EXERCISE 1: From the passage on retirement savings, extract word for word the part that opens with the words containing "A READER has" and closes with "on certain assumptions.".
EXERCISE 2: Extend the passage on funding long retirements, picking up where it stops.

PASSAGE SHOWN:
^^^^^^^^
A READER has emailed to say that they have recently read that they need a pension pot of £638,000 to maintain a comfortable standard of living in their retirement and have asked whether this is true.

Indeed, a recent report by The Pensions and Lifetime Savings Association did indicate this, based on certain assumptions.

It also highlighted the financial challenges we are likely to face as more of us live into our ninth and tenth decades. The funding of long retirements will become the most pressing financial issue for future generations. Even the prospect of a 100-year life is becoming a more likely reality for a growing number of people.

The number of centenarians in the UK hit a record high in 2021, according to official figures, which revealed the count more than doubling since 1991 to 13,925 – the second-highest number in Europe after France. This might surprise those who have seen media reports of average life expectancy in the UK falling back a little.

The pandemic had what is hopefully a one-off impact on recent life expectancy data, but the current average expectancy of 79-82 years hides some very significant differences across the population.

For many better-off people who have worked in white-collar jobs, maintained healthy lifestyles and managed largely to avoid chronic illness, their probable age at death will be much higher. Within the current UK population, around 3.2 million people are aged over 80.
^^^^^^^^
DATA SHOWN:
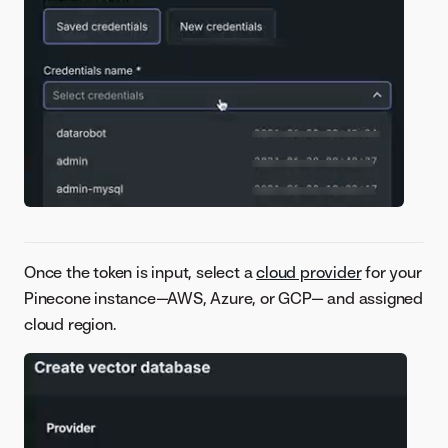
Once the token is input, select a
cloud provider
for your
Pinecone instance—AWS, Azure, or GCP— and assigned
cloud region.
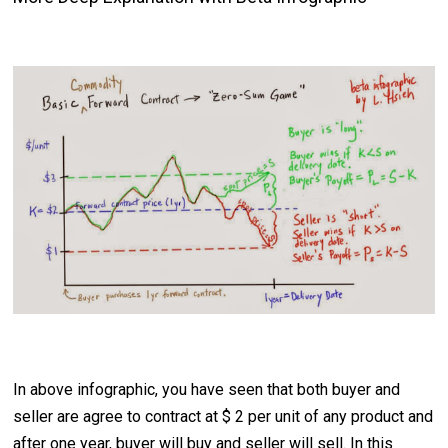
In above infographic, you have seen that both buyer and
seller are agree to contract at $ 2 per unit of any product and
after one year, buyer will buy and seller will sell. In this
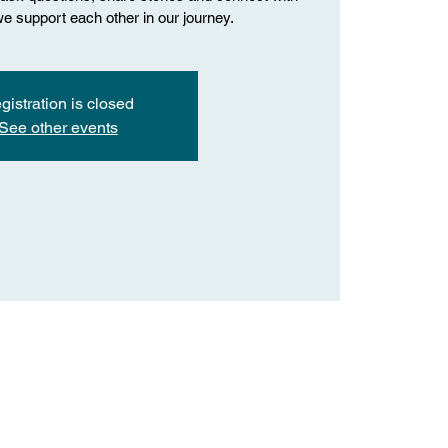
we support each other in our journey.
gistration is closed
See other events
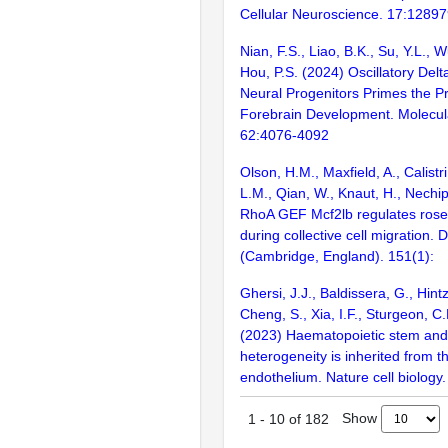
Cellular Neuroscience. 17:1289
Nian, F.S., Liao, B.K., Su, Y.L., W
Hou, P.S. (2024) Oscillatory Del
Neural Progenitors Primes the Pr
Forebrain Development. Molecul
62:4076-4092
Olson, H.M., Maxfield, A., Calistri
L.M., Qian, W., Knaut, H., Nechip
RhoA GEF Mcf2lb regulates rosett
during collective cell migration.
(Cambridge, England). 151(1):
Ghersi, J.J., Baldissera, G., Hintz
Cheng, S., Xia, I.F., Sturgeon, C.M
(2023) Haematopoietic stem and 
heterogeneity is inherited from 
endothelium. Nature cell biology
Show
1
-
10
of
182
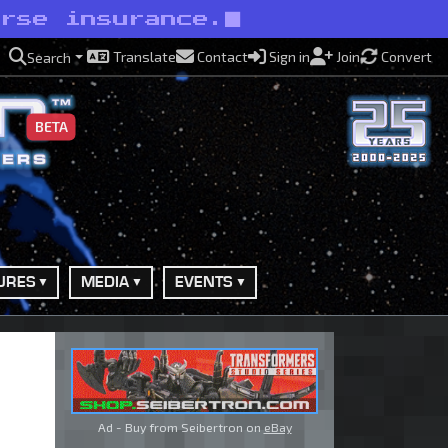
orse insurance.
Translate
Contact
Sign in
Join
Convert
Search
BETA
URES
MEDIA
EVENTS
Ad - Buy from Seibertron on
eBay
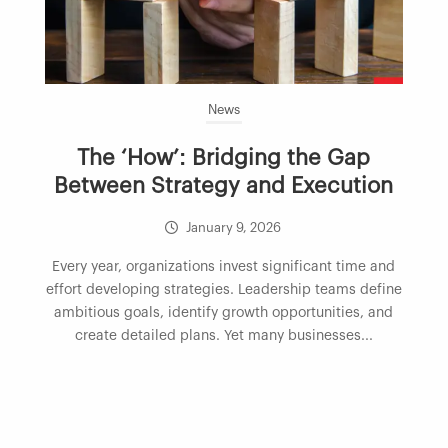
News
The ‘How’: Bridging the Gap
Between Strategy and Execution
January 9, 2026
Every year, organizations invest significant time and
effort developing strategies. Leadership teams define
ambitious goals, identify growth opportunities, and
create detailed plans. Yet many businesses...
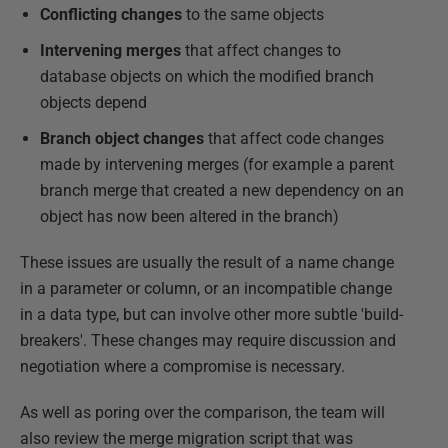
Conflicting changes
to the same objects
Intervening merges
that affect changes to
database objects on which the modified branch
objects depend
Branch object changes
that affect code changes
made by intervening merges (for example a parent
branch merge that created a new dependency on an
object has now been altered in the branch)
These issues are usually the result of a name change
in a parameter or column, or an incompatible change
in a data type, but can involve other more subtle 'build-
breakers'. These changes may require discussion and
negotiation where a compromise is necessary.
As well as poring over the comparison, the team will
also review the merge migration script that was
^^^^^^^^
FINAL ANSWER 1:
A READER has emailed to say that they have recently read that they need a pension pot of £638,000 to maintain a comfortable standard of living in their retirement and have asked whether this is true.

Indeed, a recent report by The Pensions and Lifetime Savings Association did indicate this, based on certain assumptions.

FINAL ANSWER 2:
That means that even someone waiting until the state pension age of 67 to retire could quite easily need 25 years of pension income. This is crucial, as no one wants to spend their later years in strained financial circumstances or in ill health. And while the latter is partially out of our control, it is not entirely unrelated to financial security and the comfort – physical and mental – that savings can provide.

While some outgoings might moderate in the later phase of retirement, others, such as care, medical and heating costs, could place a greater demand on incomes, so I would encourage young and middle-aged workers of today to think carefully about the prospect of living well into their 90s and make appropriate pension savings throughout the whole of their working life.